Well It's always about making a buck. That is the problem everyone wants to make a buck and that's OK with me but man to invade our spaces the way they do is a bloody shame. If only we could all get together and do something about it. It makes me sick every time I get an intrusion on my space like like that without my permission. It's like a dude walking in my front door and saying " Buy this Right now do you hear me?? RIGHT NOW!!!! Not to mention the trouble it takes to get rid of them.


I'm quite willing to help in any way, to get some results however small. I'm just totally fed up with crap like that.

My customer says she got infected when IE went to a website (Hallmark). IE came back (probably only displaying what the website told it to) and told her that her computer WAS infected and offered to download and run an unifector. She clicked yes and Icons started to litter her desktop. Nonbenign to say the least, but they did have her permission, although she did not know what she was doing.

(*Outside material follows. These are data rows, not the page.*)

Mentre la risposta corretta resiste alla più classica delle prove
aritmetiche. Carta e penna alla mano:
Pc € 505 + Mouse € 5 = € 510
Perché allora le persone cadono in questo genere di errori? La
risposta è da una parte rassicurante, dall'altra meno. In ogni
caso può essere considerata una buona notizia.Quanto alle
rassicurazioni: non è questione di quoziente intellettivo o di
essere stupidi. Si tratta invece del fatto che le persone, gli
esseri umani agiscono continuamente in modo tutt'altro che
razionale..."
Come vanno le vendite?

As an aside I read the other day that people did not know they were infected until their computer slowed down. I want to tell everybody that this was not the case with hotoffers. It caused no slowdowns that I could see. The older lady just could not delete porn icons from her desktop. So, I guess it is possible to write malware that doesn't slow down that computer. She would have never known she was infected if she could have gotten rid of those icons and not had them come back. If we had not found the uninstall file she probably would still be infected and the kicker is she would not have known it.

I guess the point of this post is to tell everybody to watch what they are clicking on and to be careful when they answer questions of that nature. Malware does NOT have to hurt your computer.

I agree Carl. IMO the most insidious malware is the kind that goes easy on the resources, doing anything from logging keystores or serving cmd.exe to netcat, to low key browser hijacks.

Listen to Carl future readers of the thread. This is the reason we hammer home the point of firewalls, scanning and updating yourself, even if you think you app does it for you, and above all learning just a little bit. No one says you have to become the next Eric Howes, but you wouldn't put your car in "P" on the highway right? That's because you bothered to learn that doing so would cost you money. Most people end up paying cold hard cash to someone like me, because they never took the time to learn to drive their computer.

To future readers of this: If you can't be bothered, that is OK. I'll see you soon. Have the checkbook out, and consider it preventive maintenance. I don't know how to change a belt or flush a radiator, but I don't drive the car till it's broken...I go to the mechanic. :)

Other option: Enjoy your quarterly formatting experience.